### Goal of the exercise:
Exclude any images and output the remaining records exactly.

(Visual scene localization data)

□ □ □ □ □ □ □

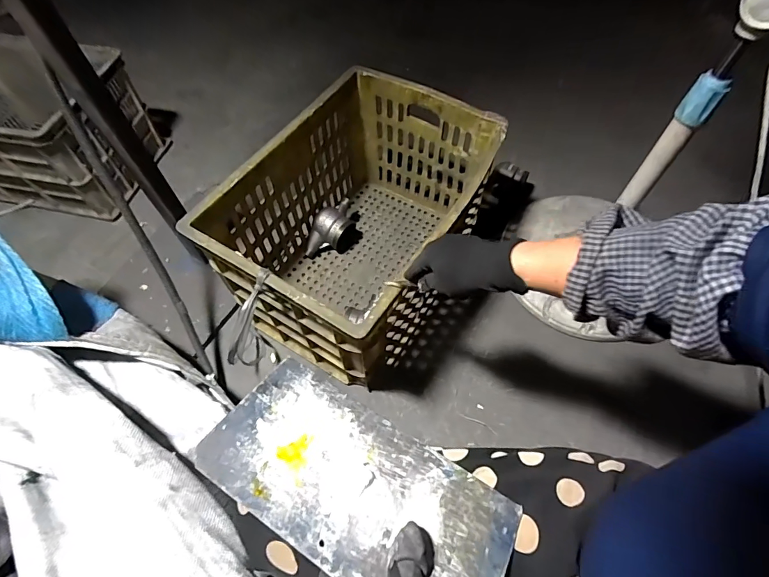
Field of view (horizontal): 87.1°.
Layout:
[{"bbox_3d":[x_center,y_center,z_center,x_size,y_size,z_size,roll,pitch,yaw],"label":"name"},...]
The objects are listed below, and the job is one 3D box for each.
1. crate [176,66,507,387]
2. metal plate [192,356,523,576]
[{"bbox_3d":[-0.042,-0.123,0.819,0.373,0.313,0.521,24,63,15],"label":"crate"},{"bbox_3d":[-0.019,0.151,0.314,0.236,0.004,0.113,29,45,14],"label":"metal plate"}]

□ □ □ □ □ □ □

### Final answer:
Field of view (horizontal): 87.1°.
Layout:
[{"bbox_3d":[x_center,y_center,z_center,x_size,y_size,z_size,roll,pitch,yaw],"label":"name"},...]
The objects are listed below, and the job is one 3D box for each.
1. crate [176,66,507,387]
2. metal plate [192,356,523,576]
[{"bbox_3d":[-0.042,-0.123,0.819,0.373,0.313,0.521,24,63,15],"label":"crate"},{"bbox_3d":[-0.019,0.151,0.314,0.236,0.004,0.113,29,45,14],"label":"metal plate"}]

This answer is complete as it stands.